■ **What you will do**
1 – Decide whether each of statements (a), (b), and (c) agrees with the passage on DNA cleanup kits for cilantro samples. Answer yes or no for each and quote the words of the passage that decide it.
(a) Kit 2 is described as having a technically simple protocol.
(b) For samples seeded with 10 oocysts, the mean CT values for cleaned DNA using kits 1, 2, and 3 ranged from 33.0 to 33.4.
(c) In the multilaboratory validation study, noninhibited cilantro samples seeded with 200 oocysts had a mean CT value of 32.6 ± 1.5.
2 – Pick up the passage on DNA cleanup kits for cilantro samples and continue it, starting after its final sentence.

■ **Source extract**
※ ※ ※

Although some decrease of sensitivity due to DNA loss was expected during the cleanup process, kits 1, 2, and 3 did not display any major detection differences based on the 18S rRNA gene mean CT values observed in the initial pooled DNA and previously observed in noninhibited samples (24). The mean CT values for the C. cayetanensis 18S rRNA gene target found for cilantro samples which were not inhibitory in the multilaboratory validation study of the BAM Chapter 19b method were 32.6 ± 1.5 for 40 samples seeded with 200 oocysts and 35.9 ± 1.4 for 40 samples seeded with 10 oocysts (24). The mean CT values found for cleaned DNA using kits 1, 2, and 3 in the present study ranged from 33.0 to 33.4 in samples seeded with 200 oocysts and from 36.0 to 37.3 in samples seeded with 10 oocysts. Kit 2 had additional advantages due to its technically simple protocol, short completion time, and lower cost per reaction. Kits 1, 2, and 3 also showed the best results in diminishing qPCR inhibition engendered by the addition of contaminating soil in cilantro, as shown by the fold increases in the amplifiability of their templates compared to the values for the other kits.

※ ※ ※

■ **Available data**
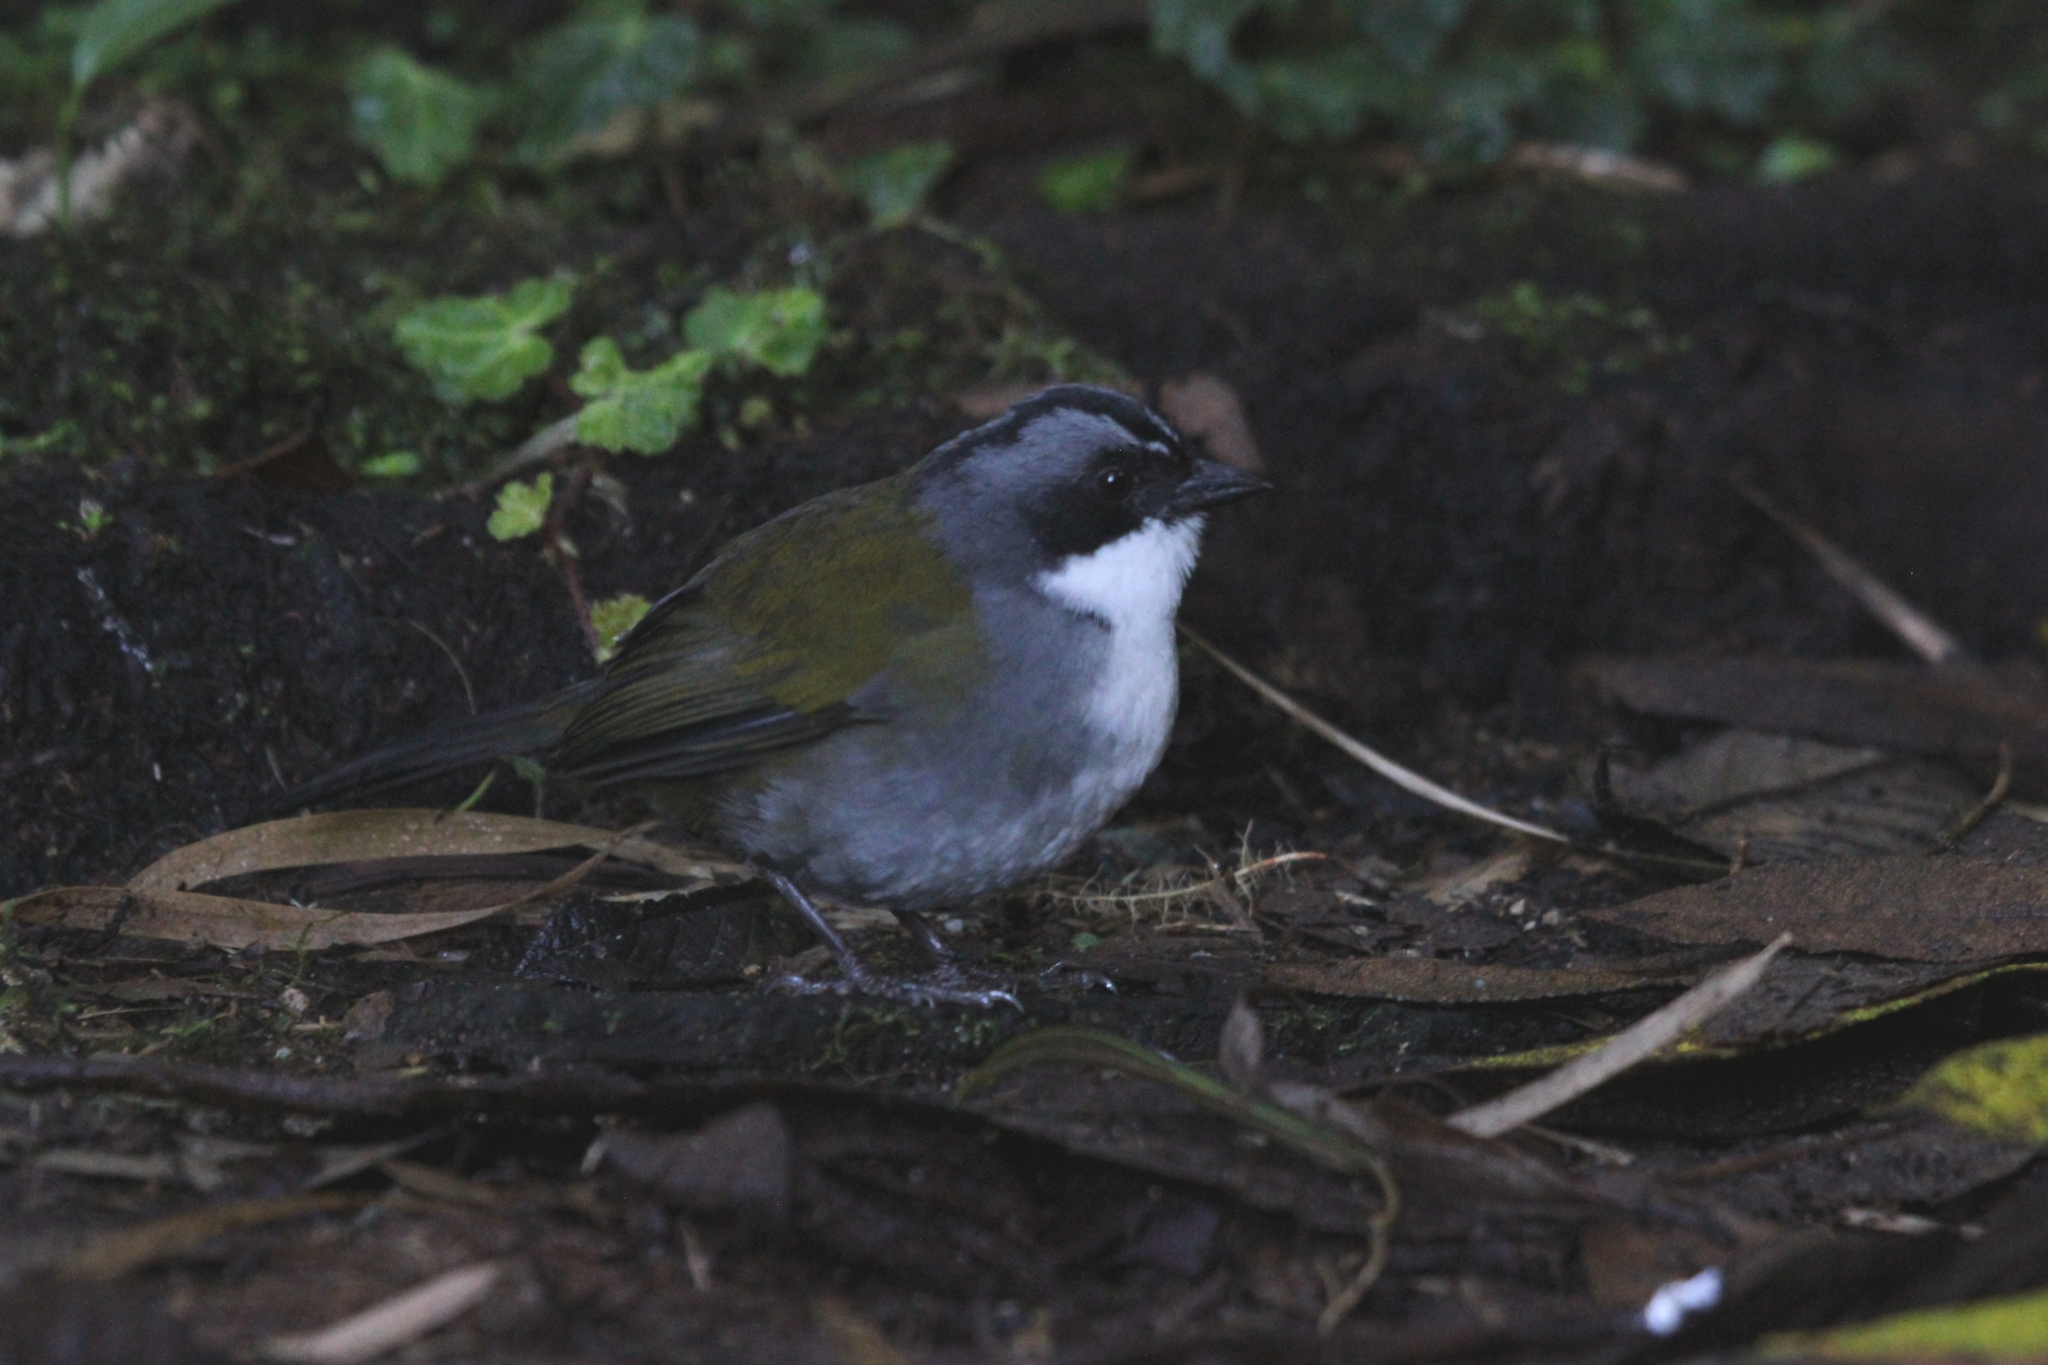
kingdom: Animalia
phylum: Chordata
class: Aves
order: Passeriformes
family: Passerellidae
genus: Arremon
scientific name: Arremon assimilis
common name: Grey-browed brushfinch
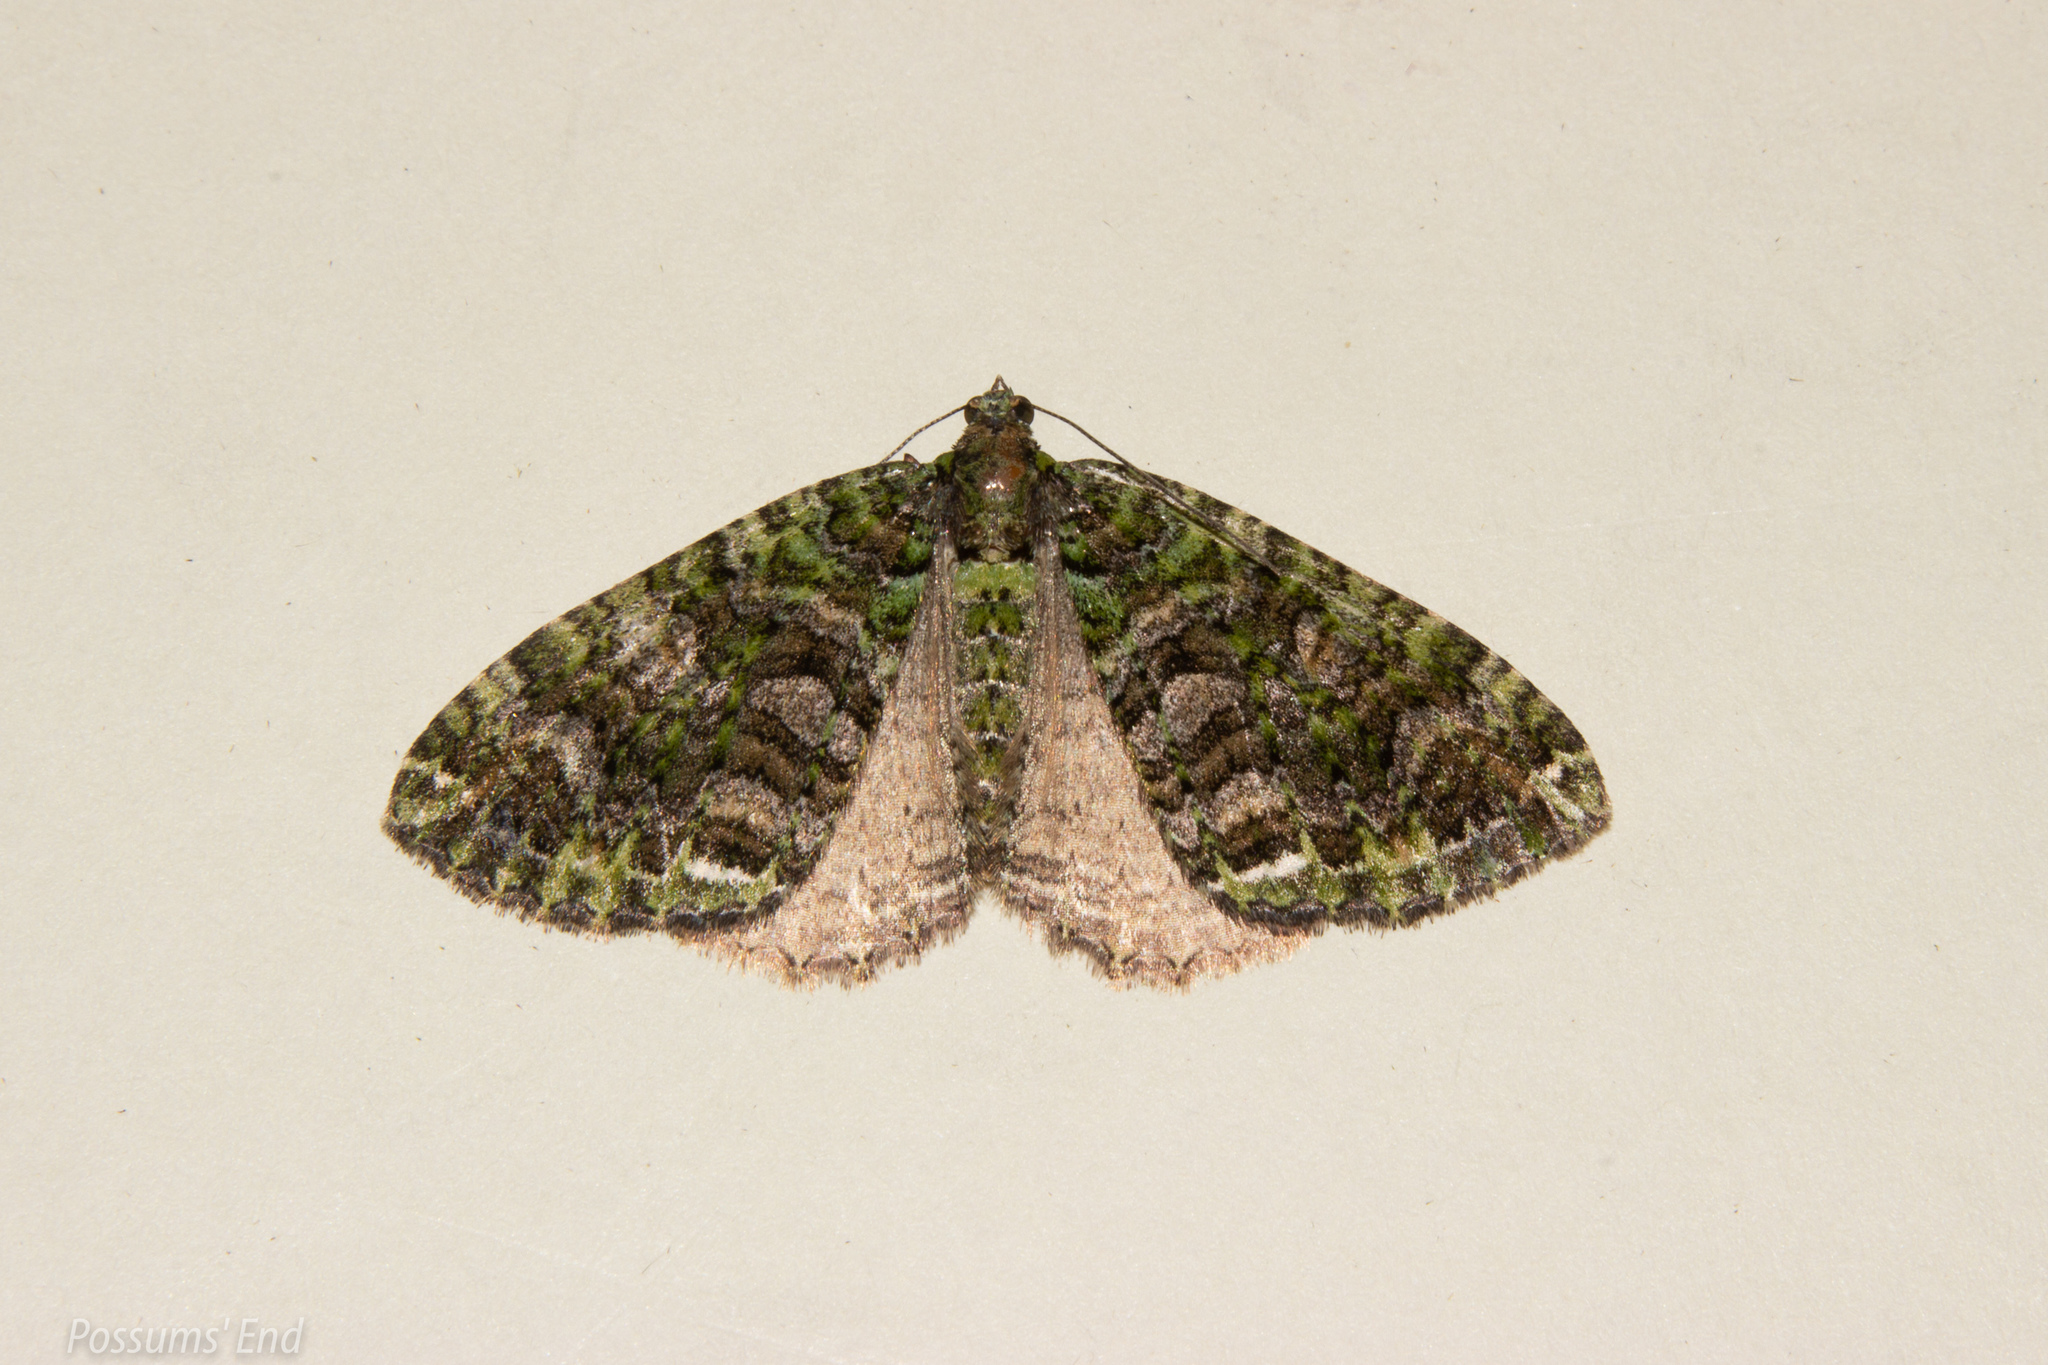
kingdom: Animalia
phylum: Arthropoda
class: Insecta
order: Lepidoptera
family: Geometridae
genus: Austrocidaria
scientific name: Austrocidaria similata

※ ※ ※

■ **Answers to each task**
1 –
(a) Yes: "Kit 2 had additional advantages due to its technically simple protocol"
(b) No: "from 36.0 to 37.3 in samples seeded with 10 oocysts"
(c) Yes: "were 32.6 ± 1.5 for 40 samples seeded with 200 oocysts"

2 –
In conclusion, the use of commercial kits for cleanup of DNA extracts from cilantro samples with soil, which inhibits qPCR, was effective in the elimination of those inhibitors and reduced the potential for inconclusive results. Therefore, the use of these DNA cleanup kits may provide an effective means to reduce inhibition of qPCR stemming from inhibitors in cilantro samples when executing the BAM Chapter 19b method. These results are of critical importance when the method is applied during surveys or traceback investigations of outbreaks linked to the parasite in cilantro and in fresh produce in general. Improved detection of the parasite will facilitate future studies to understand the prevalence of C. cayetanensis in fresh produce and in the environment and to identify the necessary preventative control measures to reduce foodborne exposure to C. cayetanensis.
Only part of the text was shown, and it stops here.